- Born: Issa Hassan Muhammad Ali Al-Laith 1985 (age 40–41) Khamis Mushait, Saudi Arabia
- Occupations: Vocalist and poet
- Political party: Houthis
- Children: 4
- Website: @IssaAllaith on X

= Issa al-Laith =

Yemeni vocalist and poet

Issa Al-Laith also spelt Issa Allaith, Issa Al-Layth (Arabic: عيسى الليث‎) is a Yemeni vocalist and poet affiliated with the Houthi movement (Ansar Allah). Issa al-Laith is described as a popular zamil performer and poet for the Houthis, and is regularly featured on various Houthi media networks.

== Biography ==
Issa al-Laith was born in 1985 in Khamis Mushait, Saudi Arabia, to a Shiite Zaidi family from the Razih district of Saada Governorate, Yemen. Issa grew up in Saada governorate, where he completed his Quranic and secular education. He is a member of the Houthi movement and is married and the father of four children.

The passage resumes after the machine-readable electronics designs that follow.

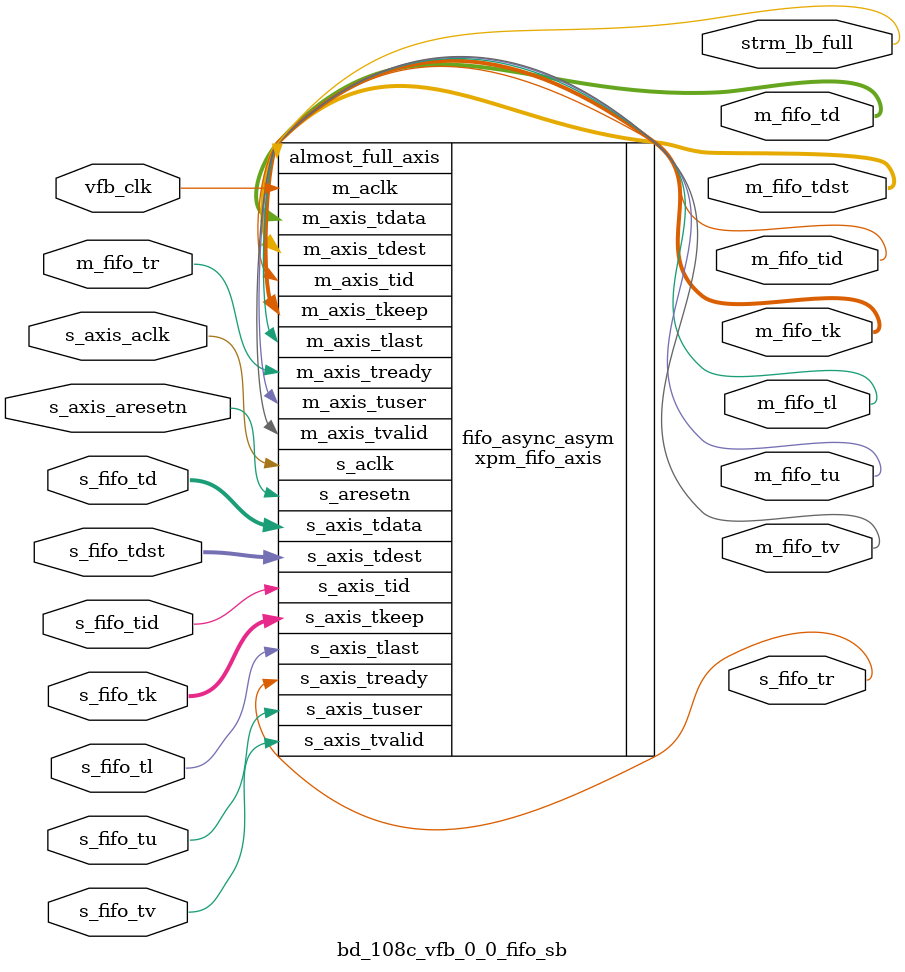
<source format=v>
`timescale 1ps/1ps
module bd_108c_vfb_0_0_fifo_sb (
  input            s_axis_aclk    ,

  input         s_axis_aresetn ,
  input            vfb_clk        ,
  output    s_fifo_tr      ,
  input     s_fifo_tv      ,
  input      [64-1:0]  s_fifo_td      ,
  input      s_fifo_tid    ,   
  input      [1-1:0]  s_fifo_tu      ,
  input [9:0]      s_fifo_tdst      ,
  input      [8-1:0] s_fifo_tk      ,
  input      s_fifo_tl      ,
  input     m_fifo_tr      ,
  output     m_fifo_tv      ,
  output   [64-1:0]   m_fifo_td      ,
  output      m_fifo_tid    ,   
  output [9:0]    m_fifo_tdst    ,   
  output   [1-1:0]  m_fifo_tu      ,
  output    [8-1:0] m_fifo_tk      ,
  output      m_fifo_tl     , 
  output  strm_lb_full   
);

xpm_fifo_axis#(
      .CLOCKING_MODE("independent_clock"), // String
      .ECC_MODE("no_ecc"),            // String
      .FIFO_DEPTH(2048),              // DECIMAL
      .FIFO_MEMORY_TYPE("block"),      // String
      .PACKET_FIFO("false"),          // String
      .PROG_EMPTY_THRESH(10),         // DECIMAL
      .PROG_FULL_THRESH(2043),          // DECIMAL
      .RD_DATA_COUNT_WIDTH(1),        // DECIMAL
      .RELATED_CLOCKS(0),             // DECIMAL
      .SIM_ASSERT_CHK(0),             // DECIMAL; 0=disable simulation messages, 1=enable simulation messages
      .TDATA_WIDTH(64),               // DECIMAL
      .TDEST_WIDTH(10),                // DECIMAL
      .TID_WIDTH(1),                  // DECIMAL
      .TUSER_WIDTH(1),                // DECIMAL
      .USE_ADV_FEATURES("1008"),      // String
      .WR_DATA_COUNT_WIDTH(1)         // DECIMAL
 ) fifo_async_asym(
  .s_aclk            (s_axis_aclk    ),
  .s_aresetn         (s_axis_aresetn ),
  .m_aclk            (vfb_clk        ),
  .s_axis_tready     (s_fifo_tr      ),
  .s_axis_tvalid     (s_fifo_tv      ),
  .s_axis_tdata      (s_fifo_td      ),
  .s_axis_tid      ( s_fifo_tid      ),
  .s_axis_tuser      (s_fifo_tu      ),
  .s_axis_tdest      (s_fifo_tdst      ),
  .s_axis_tkeep      (s_fifo_tk      ),
  .s_axis_tlast      (s_fifo_tl      ),
  .m_axis_tready     (m_fifo_tr      ),
  .m_axis_tvalid     (m_fifo_tv      ),
  .m_axis_tdata      (m_fifo_td      ),
  .m_axis_tid        (m_fifo_tid      ),
  .m_axis_tdest      (m_fifo_tdst     ),
  .m_axis_tuser      (m_fifo_tu      ),
  .m_axis_tkeep      (m_fifo_tk      ),
  .m_axis_tlast      (m_fifo_tl      ),
  .almost_full_axis  (strm_lb_full   )
);
endmodule

</source>
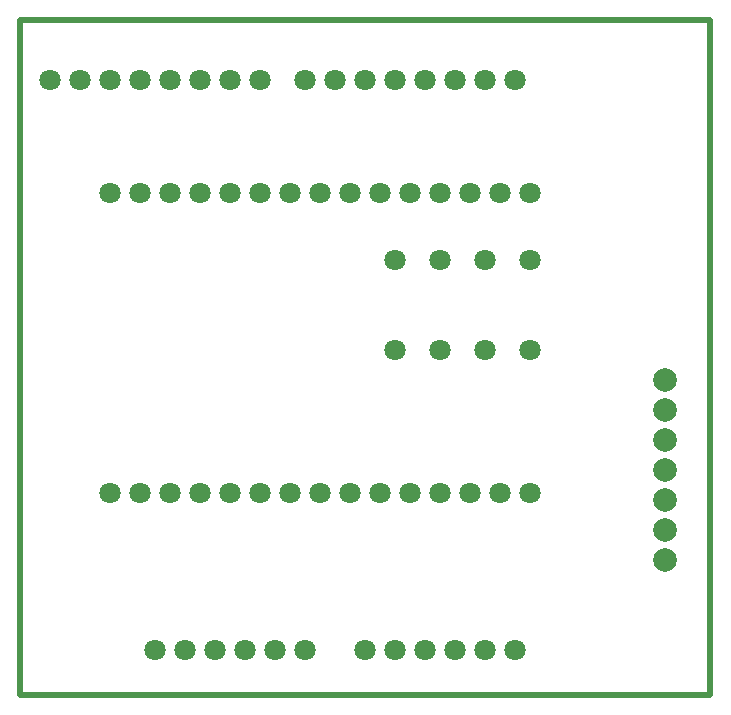
<source format=gbs>
%TF.GenerationSoftware,KiCad,Pcbnew,6.0.0-rc1-unknown-5cb2641142~116~ubuntu20.04.1*%
%TF.CreationDate,2021-12-06T17:50:33+01:00*%
%TF.ProjectId,CARTE_ESP32_TFT,43415254-455f-4455-9350-33325f544654,rev?*%
%TF.SameCoordinates,PX678e028PY7445a00*%
%TF.FileFunction,Soldermask,Bot*%
%TF.FilePolarity,Negative*%
%FSLAX46Y46*%
G04 Gerber Fmt 4.6, Leading zero omitted, Abs format (unit mm)*
G04 Created by KiCad (PCBNEW 6.0.0-rc1-unknown-5cb2641142~116~ubuntu20.04.1) date 2021-12-06 17:50:33*
%MOMM*%
%LPD*%
G01*
G04 APERTURE LIST*
%TA.AperFunction,Profile*%
%ADD10C,0.500000*%
%TD*%
%ADD11C,1.800000*%
%ADD12C,1.998980*%
G04 APERTURE END LIST*
D10*
X0Y0D02*
X58420000Y0D01*
X58420000Y0D02*
X58420000Y57150000D01*
X58420000Y57150000D02*
X0Y57150000D01*
X0Y57150000D02*
X0Y0D01*
D11*
X39370000Y29210000D03*
X39370000Y36830000D03*
D12*
X54610000Y21590000D03*
D11*
X11430000Y3810000D03*
X13970000Y3810000D03*
X16510000Y3810000D03*
X19050000Y3810000D03*
X21590000Y3810000D03*
X24130000Y3810000D03*
X29210000Y3810000D03*
X31750000Y3810000D03*
X34290000Y3810000D03*
X36830000Y3810000D03*
X39370000Y3810000D03*
X41910000Y3810000D03*
X41910000Y52070000D03*
X39370000Y52070000D03*
X36830000Y52070000D03*
X34290000Y52070000D03*
X31750000Y52070000D03*
X29210000Y52070000D03*
X26670000Y52070000D03*
X24130000Y52070000D03*
X20320000Y52070000D03*
X17780000Y52070000D03*
X15240000Y52070000D03*
X12700000Y52070000D03*
X10160000Y52070000D03*
X7620000Y52070000D03*
X5080000Y52070000D03*
X2540000Y52070000D03*
D12*
X54610000Y24130000D03*
X54610000Y11430000D03*
X54610000Y16510000D03*
D11*
X43180000Y29210000D03*
X43180000Y36830000D03*
D12*
X54610000Y13970000D03*
X54610000Y19050000D03*
D11*
X31750000Y36830000D03*
X31750000Y29210000D03*
D12*
X54610000Y26670000D03*
D11*
X35560000Y29210000D03*
X35560000Y36830000D03*
X7620000Y42545000D03*
X10160000Y42545000D03*
X12700000Y42545000D03*
X15240000Y42545000D03*
X17780000Y42545000D03*
X20320000Y42545000D03*
X22860000Y42545000D03*
X25400000Y42545000D03*
X27940000Y42545000D03*
X30480000Y42545000D03*
X33020000Y42545000D03*
X35560000Y42545000D03*
X38100000Y42545000D03*
X40640000Y42545000D03*
X43180000Y42545000D03*
X43180000Y17145000D03*
X40640000Y17145000D03*
X38100000Y17145000D03*
X35560000Y17145000D03*
X33020000Y17145000D03*
X30480000Y17145000D03*
X27940000Y17145000D03*
X25400000Y17145000D03*
X22860000Y17145000D03*
X20320000Y17145000D03*
X17780000Y17145000D03*
X15240000Y17145000D03*
X12700000Y17145000D03*
X10160000Y17145000D03*
X7620000Y17145000D03*
M02*

</source>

As a vocalist and poet, the main theme of his poetry concerns the glorification of Houthi fighters and Palestine, as well as opposing the Saudi-led intervention in Yemen, being described as a champion of the Houthi cause. Many of his zawamil enjoy hundreds of thousands to millions of views on various social media platforms. The zamil, rooted in cultural tradition, has been weaponised by the Houthis as a tool of propaganda and remains one of the most popular and rapidly growing platforms of Houthi propaganda, sung by popular vocalists like Issa Al-Laith and disseminated through various social media platforms including YouTube, Twitter and Telegram. The Spectator describes Houthi zawamil as its most successful part of their propaganda, stressing the movement's supposed piety, bravery and poverty in comparison with the corruption, wealth and hypocrisy of their adversaries, the Saudi-led coalition, and Arab states allied to Israel.

In 2023, YouTube closed various channels affiliated with the Houthis, including the channel of Issa.